The perpetrators were convicted of being part of the Jaish al-Adl (Justice Army), a Balochi Sunni jihadist group operating in the province. The militants have waged an insurgency against the Islamic republic and carried out attacks against its forces, especially the Islamic Revolutionary Guard Corps (IRGC). 

Baluchis are a mainly Sunni ethnic minority in Iran, living predominantly in the Baluchestan region near the border with Pakistan. The region was heavily targeted during the violent crackdown by the IRGC on the September 2022 nationwide protests. Hundreds of Baluchis were killed by the IRGC during demonstrations in Zahedan and Khash.

Jaish al-Adl has carried out a number of suicide attacks on Iranian security forces, killing dozens in the border area.

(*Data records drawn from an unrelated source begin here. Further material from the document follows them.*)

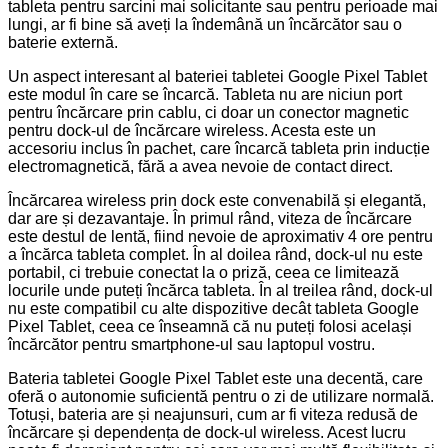
tableta pentru sarcini mai solicitante sau pentru perioade mai
lungi, ar fi bine să aveți la îndemână un încărcător sau o
baterie externă.
Un aspect interesant al bateriei tabletei Google Pixel Tablet
este modul în care se încarcă. Tableta nu are niciun port
pentru încărcare prin cablu, ci doar un conector magnetic
pentru dock-ul de încărcare wireless. Acesta este un
accesoriu inclus în pachet, care încarcă tableta prin inducție
electromagnetică, fără a avea nevoie de contact direct.
Încărcarea wireless prin dock este convenabilă și elegantă,
dar are și dezavantaje. În primul rând, viteza de încărcare
este destul de lentă, fiind nevoie de aproximativ 4 ore pentru
a încărca tableta complet. În al doilea rând, dock-ul nu este
portabil, ci trebuie conectat la o priză, ceea ce limitează
locurile unde puteți încărca tableta. În al treilea rând, dock-ul
nu este compatibil cu alte dispozitive decât tableta Google
Pixel Tablet, ceea ce înseamnă că nu puteți folosi același
încărcător pentru smartphone-ul sau laptopul vostru.
Bateria tabletei Google Pixel Tablet este una decentă, care
oferă o autonomie suficientă pentru o zi de utilizare normală.
Totuși, bateria are și neajunsuri, cum ar fi viteza redusă de
încărcare și dependența de dock-ul wireless. Acest lucru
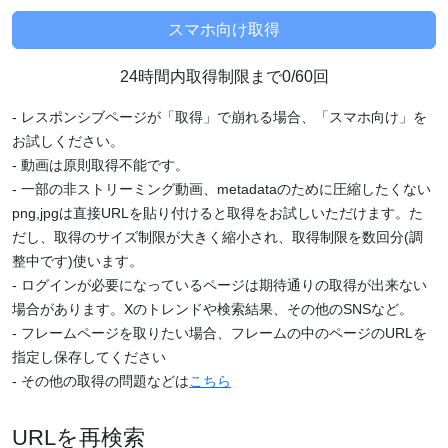
24時間内取得制限まで0/60回
- レスポンシブページが「取得」で崩れる場合、「スマホ向け」を
お試しください。
- 動画は原則取得不能です。
- 一部の非ストリーミング動画、metadataのために圧縮したくない
png,jpgは直接URLを貼り付けると取得をお試しいただけます。た
だし、取得のサイズ制限が大きく縮小され、取得制限を数回分(調
整中です)使います。
- ログインが必要になっているページは期待通りの取得が出来ない
場合があります。Xのトレンドや検索結果、その他のSNSなど。
- フレームページを取りたい場合、フレームの中のページのURLを
指定し保存してください
- その他の取得の問題などは
こちら
URLを再検索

The administration of former US president Donald Trump added the group to the list of Foreign Terrorist Organisations in July 2019, five months after the group carried out a deadly suicide attack on the IRGC.

The attack killed 27 guards near Zahedan.

In May, five Iranian border guards were killed in clashes with an armed group in the Sistan and Baluchestan province.

A month later, another Iranian border guard was killed during similar clashes near the city of Saravan in the province.

Jaish al-Adl in July claimed responsibility for killing two police officers after militants stormed a police station with suicide belts.